Birth Control: We All Benefit – Access to Birth Control Matters for All Minnesotans is available in hard copy and on-line. To request a hard-copy, please contact Jen Aulwes, Communications Director for PPMNS.





  • Before the 1965 Supreme Court decision that legalized birth control for married couples, 32 women were dying for every 100,000 live births in this country. Today the rate is less than half that. Infant mortality has fallen even faster—from 25 deaths to fewer than seven deaths per 1,000 live births—as more children are born to parents who planned their births.


  • Each year in Minnesota, there are 46,000 unintended pregnancies costing Minnesota taxpayers $72 million dollars annually. Conversely, for every dollar invested in helping women avoid unintended pregnancy, the government saves nearly $4 in Medicaid expenditures that otherwise would have been needed – and possibly more.


  • The average woman spends about five years pregnant or trying to become pregnant, and three decades—more than three-quarters of her reproductive life—trying to avoid an unintended pregnancy. These same women make up close to 70 percent of Minnesota’s workforce.


  • 80 percent of Minnesota’s mothers work, and half are the primary breadwinners in their families. These families depend on the income that women earn - which in turn depends on the woman’s ability to time and space her children appropriately.


  • Contraception not only allows Minnesota women to support their families: historically we know it is responsible for increasing their earning potential over time. The gender wage gap shrank 10 percent in the 1980s and 30 percent in the 1990s because of increased access to the birth control pill.




·         Julia of Minneapolis, who credits access to contraceptives with her ability to start and grow her business. By 2007, there were 133,141 women-owned firms in the state—which means women own one in four of Minnesota’s businesses.


·         Tina from Owatonna who says, “Having birth control helped me to finish college and go on to be a successful, financially secure woman. I am now planning a family, a family I can provide for, and the security of birth control made that possible.”


·             Anne from the Twin Cities who says, “I have a young daughter whose congenital heart

condition may make pregnancy risky for her, once she reaches childbearing age. She should take that risk only as a choice, not because she can’t afford birth control!”

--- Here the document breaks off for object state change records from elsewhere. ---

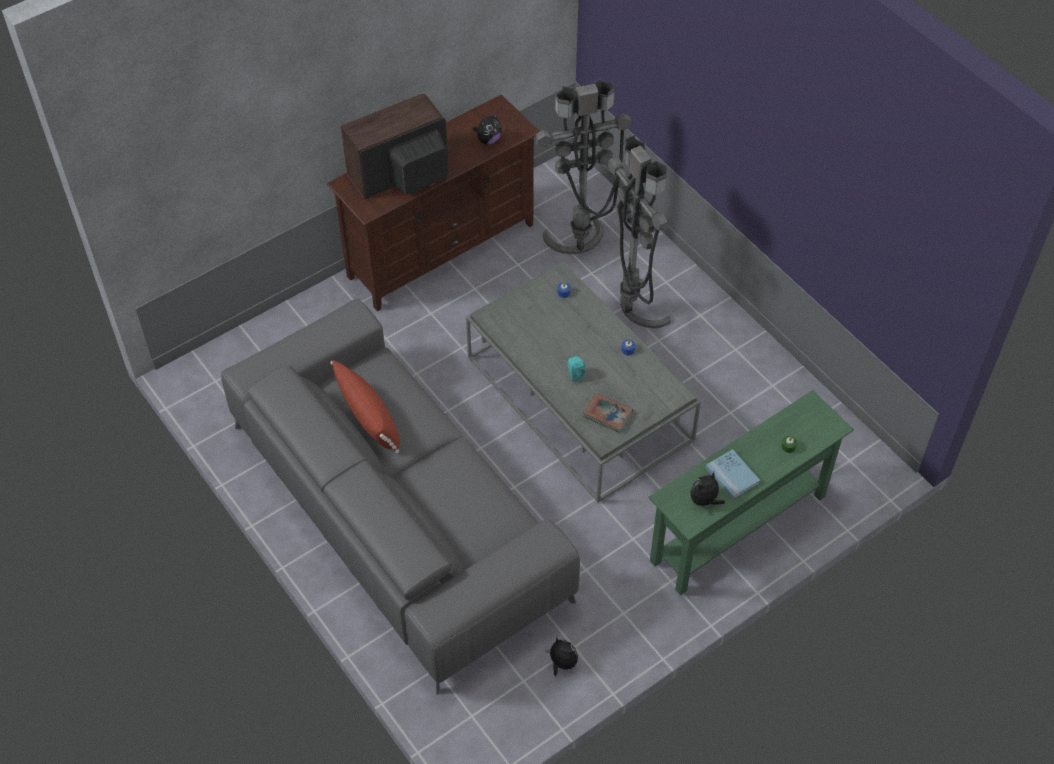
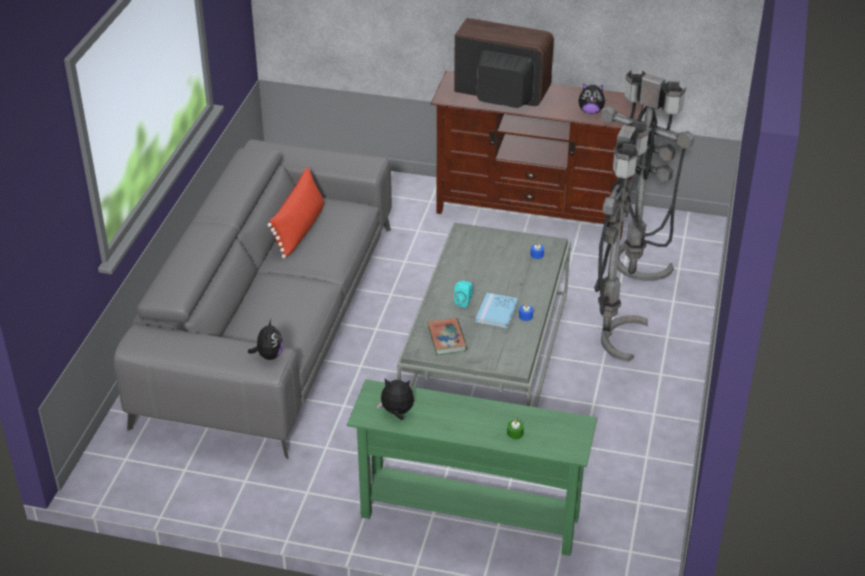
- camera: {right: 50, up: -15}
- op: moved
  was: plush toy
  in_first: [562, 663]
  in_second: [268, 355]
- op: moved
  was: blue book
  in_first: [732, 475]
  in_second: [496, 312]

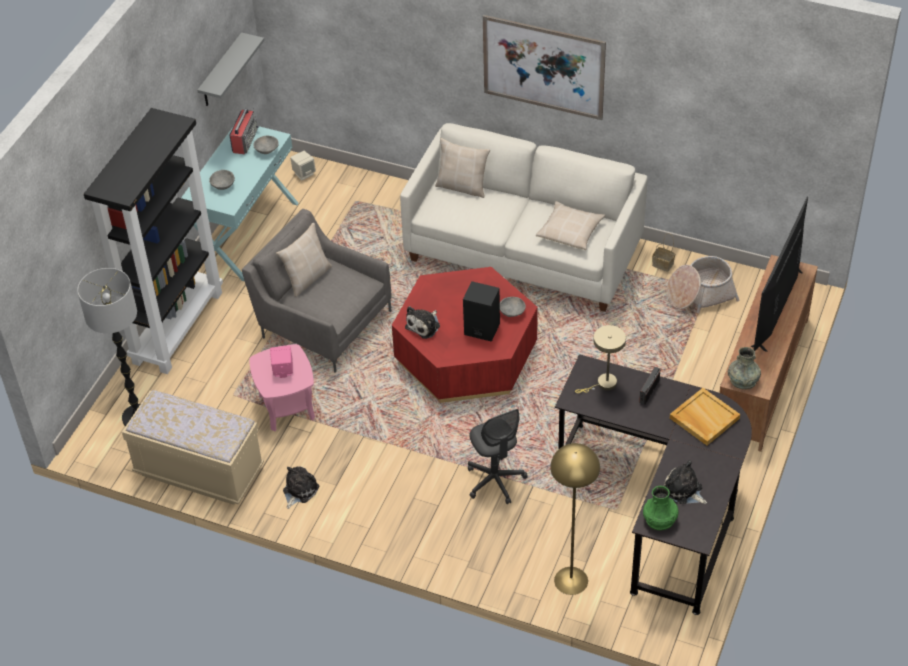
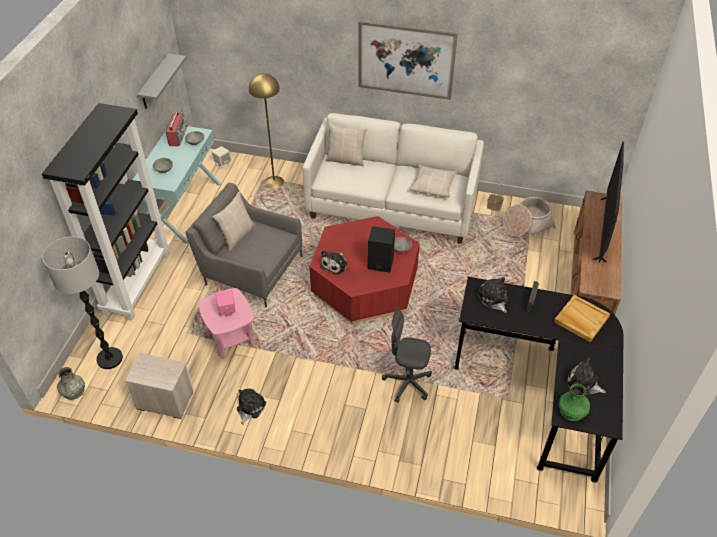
- camera: {right: -10, up: 0}
- op: replaced
  was: beige bench
  now: nightstand
  in_first: [199, 471]
  in_second: [164, 399]
- op: turned
  was: grey office chair
  in_first: [495, 481]
  in_second: [407, 383]
  clockwise: 135
- op: moved
  was: yellow floor lamp
  in_first: [571, 580]
  in_second: [274, 182]
- op: replaced
  was: beige table lamp
  now: plush toy
  in_first: [603, 384]
  in_second: [493, 299]
- op: moved
  was: grey vase
  in_first: [743, 380]
  in_second: [73, 391]

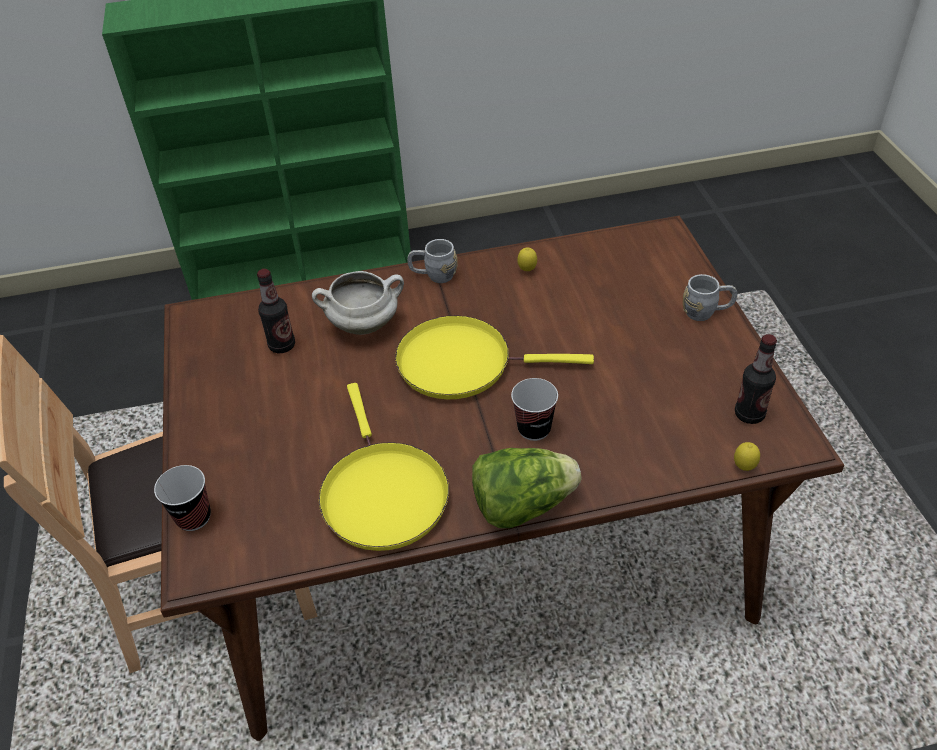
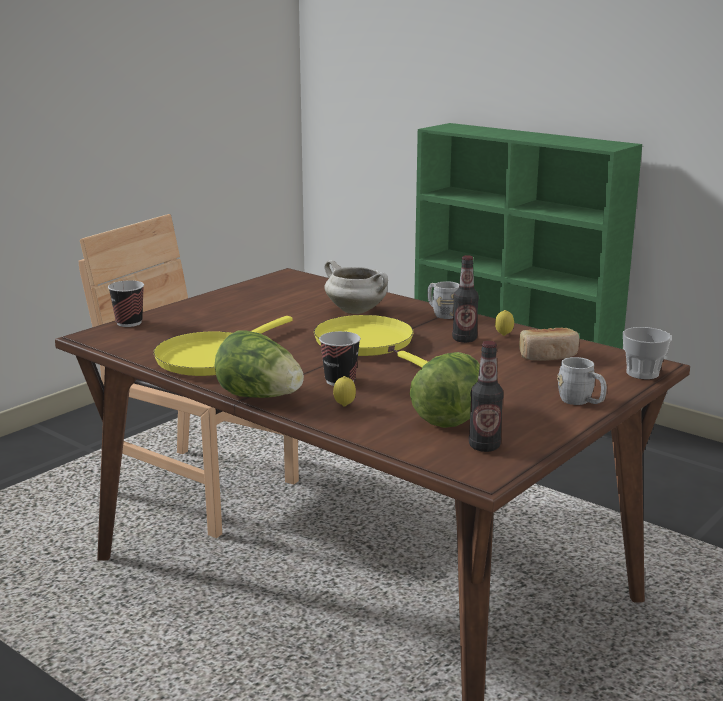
- camera: {right: 50, up: -25}
- op: moved
  was: bottle
  in_first: [282, 345]
  in_second: [464, 339]
- op: moved
  was: lemon
  in_first: [744, 468]
  in_second: [344, 406]
- op: added
  now: lettuce
  in_second: [450, 416]
- op: added
  now: bread
  in_second: [548, 356]
- op: added
  now: cup
  in_second: [642, 373]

  • Seven in ten Americans believe that health insurance companies should be required to cover the full cost of birth control, just as they do for other preventive services.


  • Approximately 47 million women nationally, including one million women in Minnesota, stand to benefit from the Affordable Care Act’s women’s preventive health care provision, including no co-pay birth control.


Already, it’s estimated that nearly 27 million women nationally are benefiting from the women’s preventive services provision which went into effect last August.  


For more than 80 years, Planned Parenthood Minnesota, North Dakota, South Dakota has worked in our region to make sure all people have the information and the means to make free and responsible decisions about whether and when to have children.  Planned Parenthood operates 20 clinics in Minnesota and South Dakota and an Online Health Center, providing quality and affordable family planning, reproductive health care services and education to nearly 64,000  women and men each year.